Document:
:::

Figure 1: Corpus of GL communications

The selection criterion was substantial debate on (and not only recall of) definitions and concepts of grey literature.

Some of these communications were also published in The Grey Journal (TGJ). For this reason and to avoid double entries, the selection of TGJ articles was limited to original contributions. The selection criterion (“substantial debate”) was the same as for the GL conferences.

Between 2005 and 2010, The Grey Journal published 101 articles referenced in the online RefDoc database[2]. From these articles, we selected three original articles (not published in GL proceedings) with substantial debate on grey literature (sampling= 3%) and added them to our GL corpus (Fig. 2).

Volume

/ Vol 1 / Vol 2 / Vol 3 / Vol 4 / Vol 5
Year / 2005 / 2006 / 2007 / 2008 / 2009
Selection / 1 / 2 / 0 / 0 / 0

Figure 2: Corpus of TGJ articles

Taken together, the corpus for the state of the art is composed of 35 documents published between 1993 and 2008, corresponding to 11% of the papers in GL conference series and TGJ.

The content of each communication or article was indexed with main topics of GL definitions (production, dissemination etc.) and traditional functions of scientific publishing (registration, preservation etc.).

2.2. Empirical evidence: online survey

A survey on grey literature adds qualitative and exploratory data to this state of the art, especially attitudes towards the New York definition and elements for a new definition.

:::

Record set:
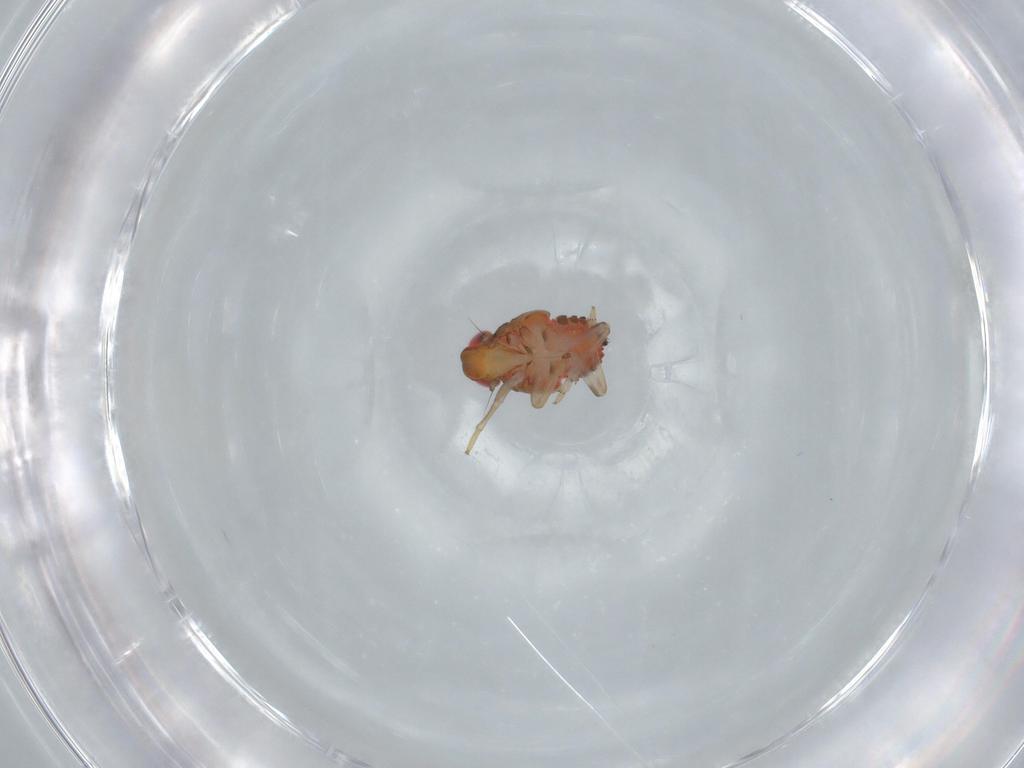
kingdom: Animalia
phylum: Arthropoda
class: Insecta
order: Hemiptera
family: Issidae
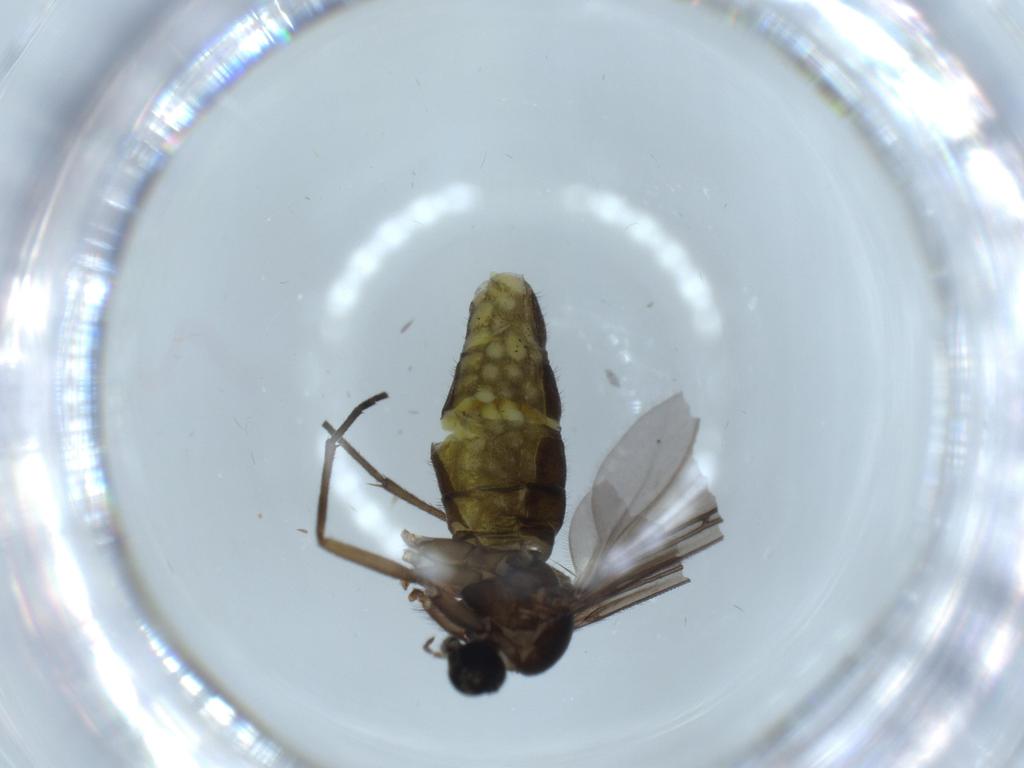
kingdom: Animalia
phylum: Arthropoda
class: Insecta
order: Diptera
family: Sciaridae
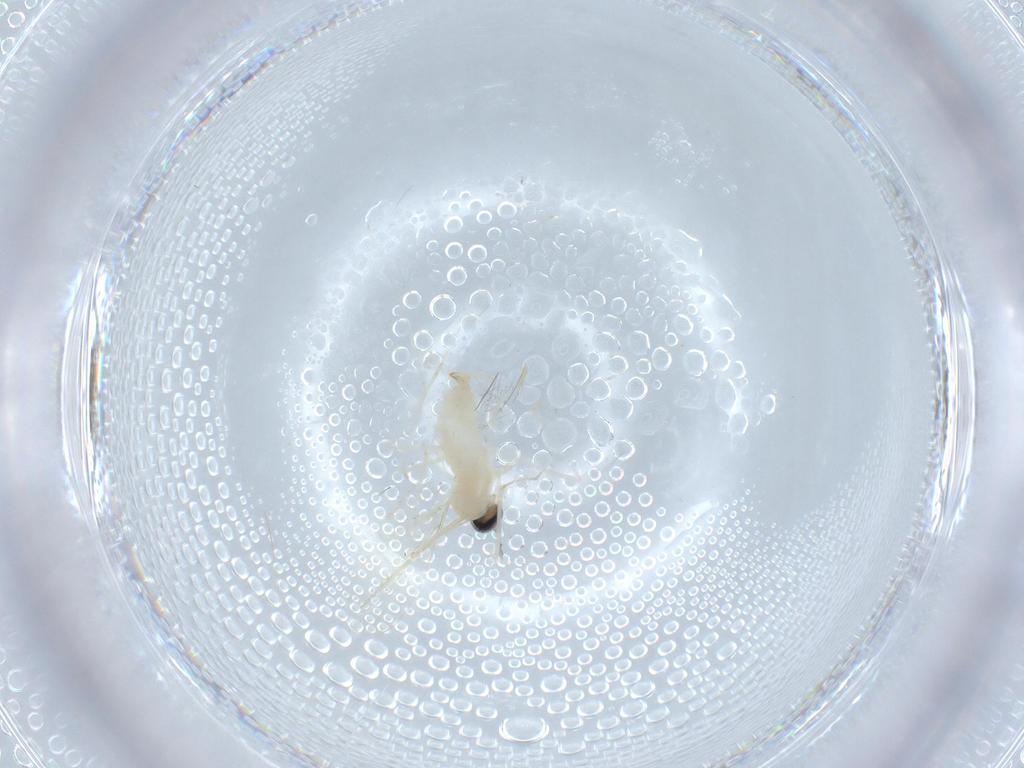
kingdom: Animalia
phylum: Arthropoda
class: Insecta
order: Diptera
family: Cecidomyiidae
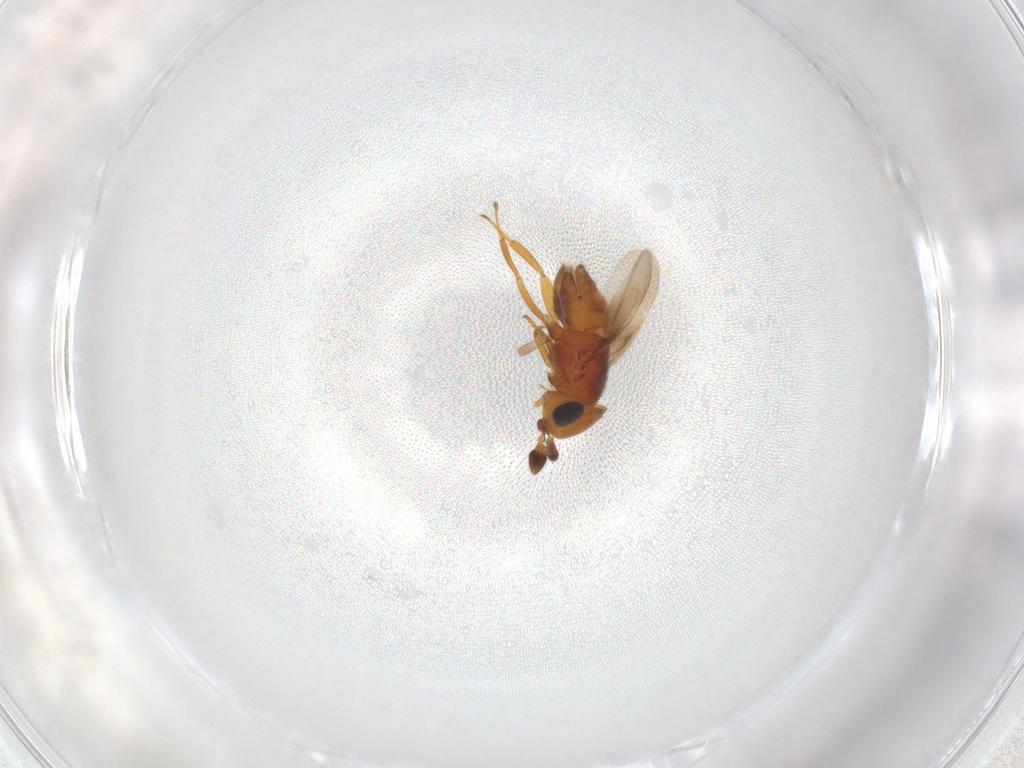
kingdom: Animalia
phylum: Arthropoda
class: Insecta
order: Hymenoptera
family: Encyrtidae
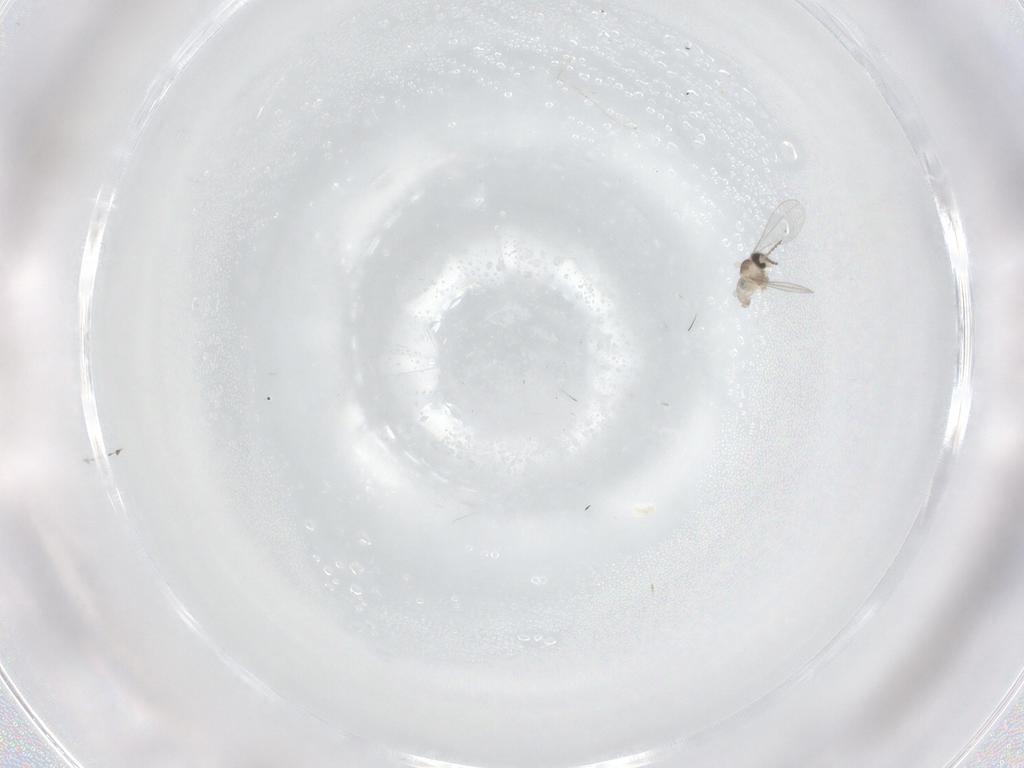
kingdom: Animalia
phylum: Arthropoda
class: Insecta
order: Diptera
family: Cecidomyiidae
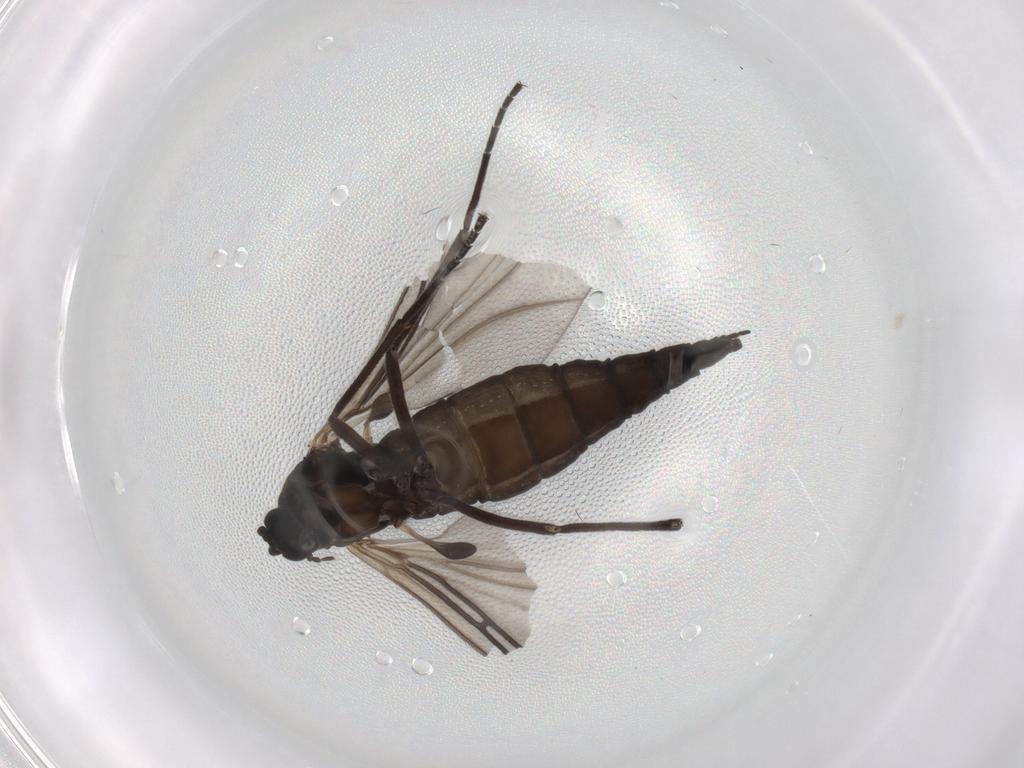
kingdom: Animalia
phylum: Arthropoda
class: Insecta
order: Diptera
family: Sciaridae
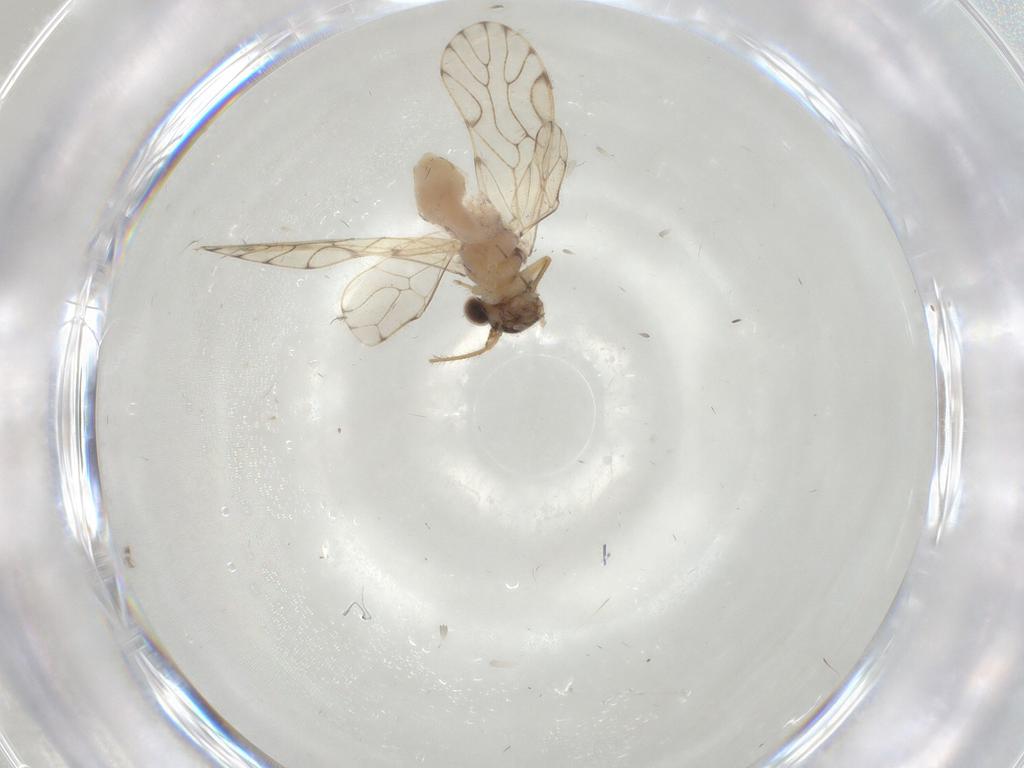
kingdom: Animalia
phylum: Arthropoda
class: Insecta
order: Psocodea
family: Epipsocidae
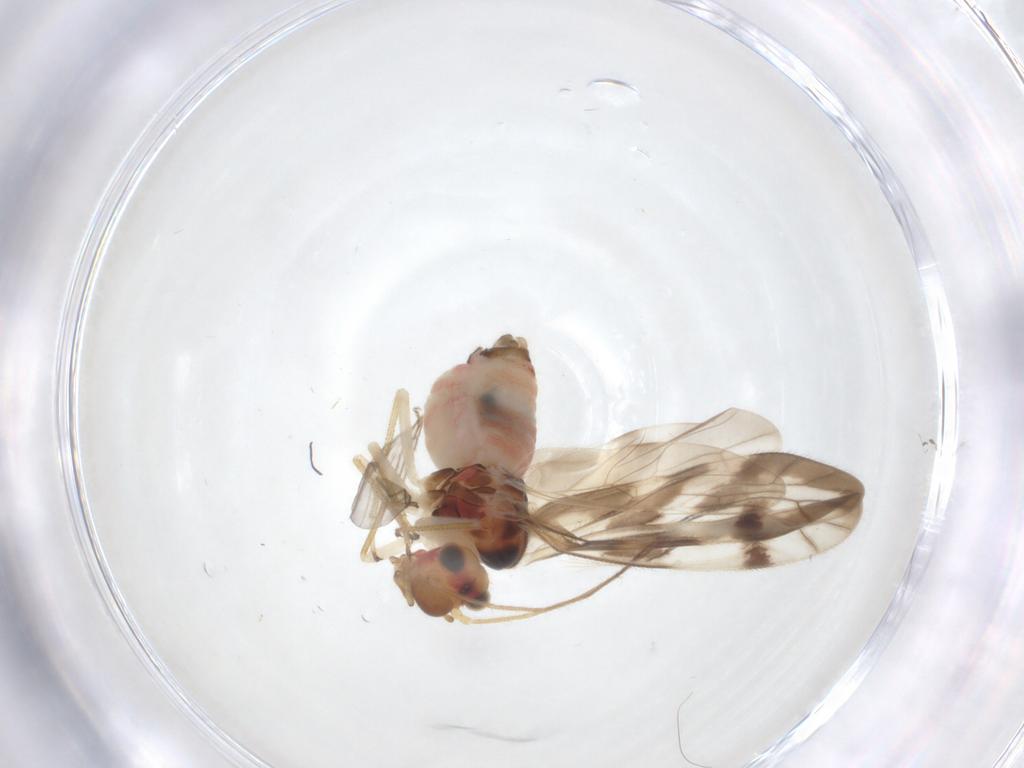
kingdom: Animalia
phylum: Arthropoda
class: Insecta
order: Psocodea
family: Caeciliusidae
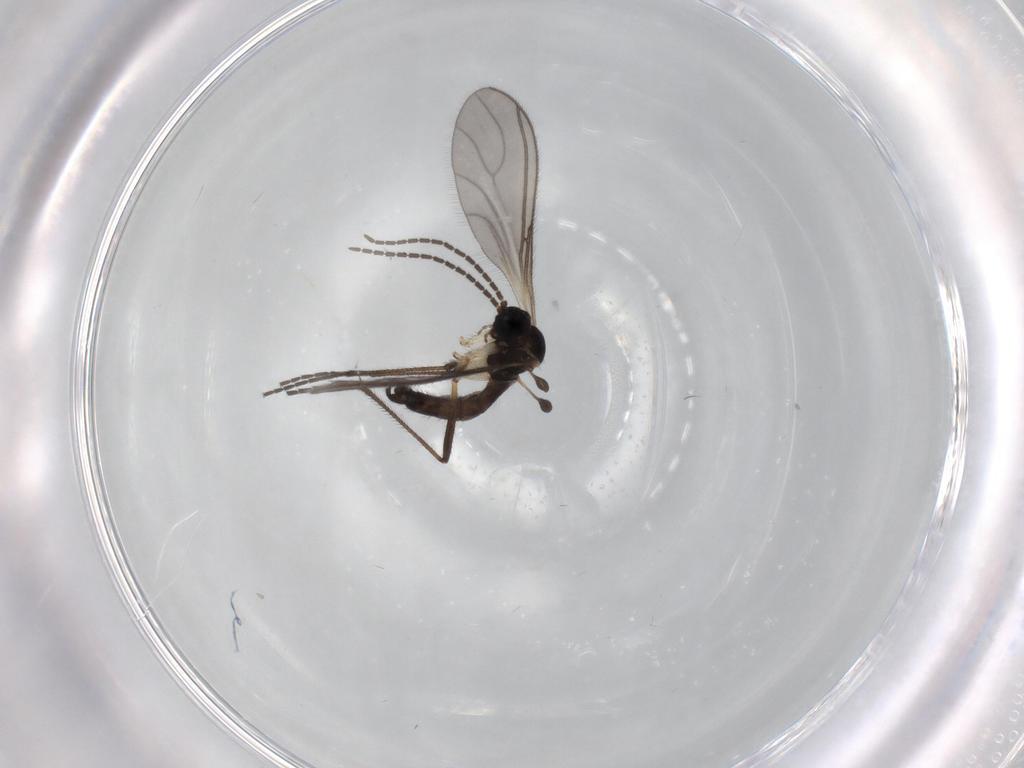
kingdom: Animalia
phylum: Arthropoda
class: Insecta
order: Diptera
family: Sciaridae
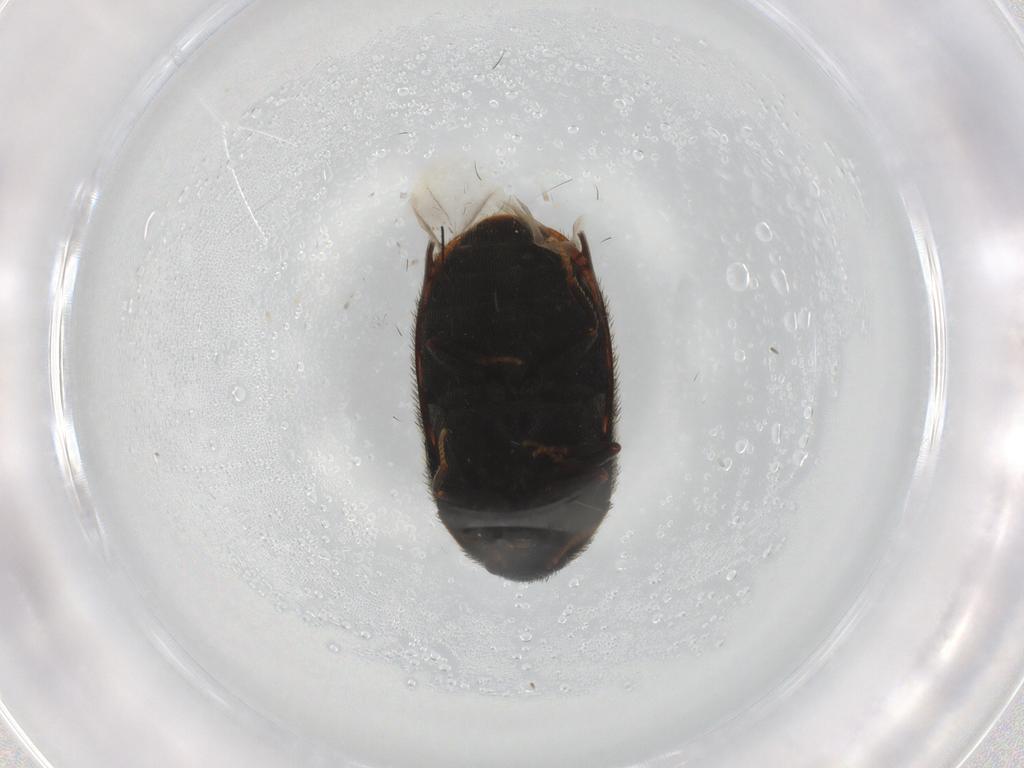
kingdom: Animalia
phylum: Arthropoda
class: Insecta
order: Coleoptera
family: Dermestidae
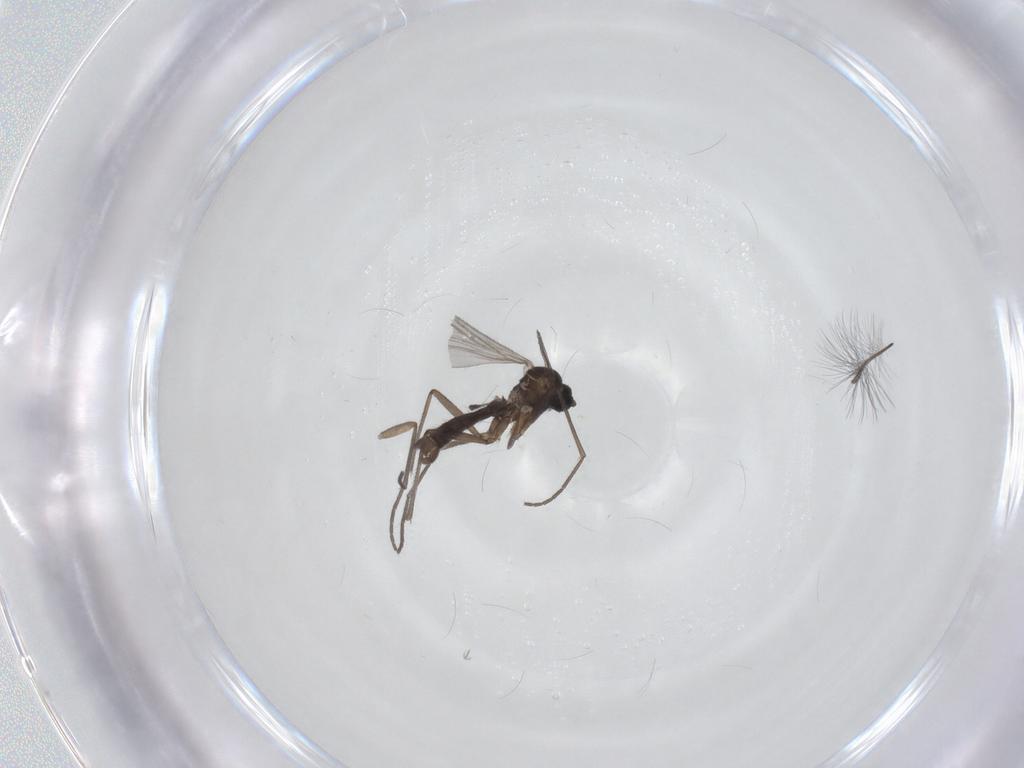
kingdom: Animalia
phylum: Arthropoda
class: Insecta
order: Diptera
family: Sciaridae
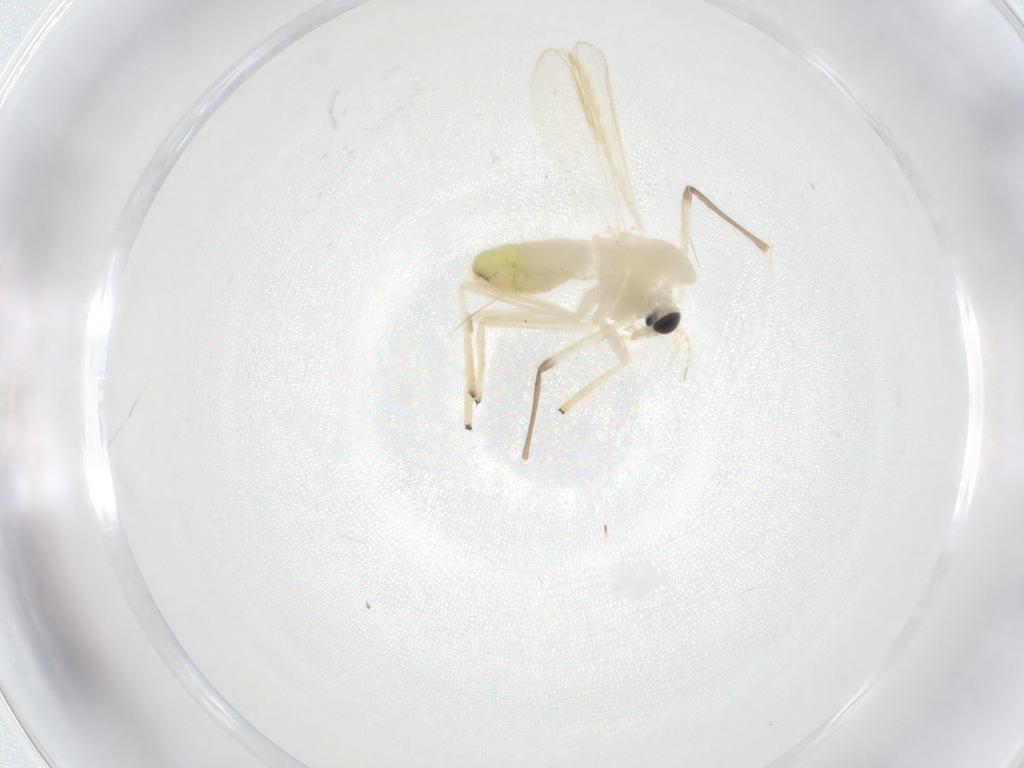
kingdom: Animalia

:::

Tasks to perform:
a. Translate this sentence from the grey literature text into French: "Some of these communications were also published in The Grey Journal (TGJ)."
b. Reproduce the records from the line with "family: Encyrtidae" up to and including the last line of the records, leaving out the pictures.

Task responses:
a. Certaines de ces communications ont également été publiées dans The Grey Journal (TGJ).

b.
family: Encyrtidae
kingdom: Animalia
phylum: Arthropoda
class: Insecta
order: Diptera
family: Cecidomyiidae
kingdom: Animalia
phylum: Arthropoda
class: Insecta
order: Diptera
family: Sciaridae
kingdom: Animalia
phylum: Arthropoda
class: Insecta
order: Psocodea
family: Epipsocidae
kingdom: Animalia
phylum: Arthropoda
class: Insecta
order: Psocodea
family: Caeciliusidae
kingdom: Animalia
phylum: Arthropoda
class: Insecta
order: Diptera
family: Sciaridae
kingdom: Animalia
phylum: Arthropoda
class: Insecta
order: Coleoptera
family: Dermestidae
kingdom: Animalia
phylum: Arthropoda
class: Insecta
order: Diptera
family: Sciaridae
kingdom: Animalia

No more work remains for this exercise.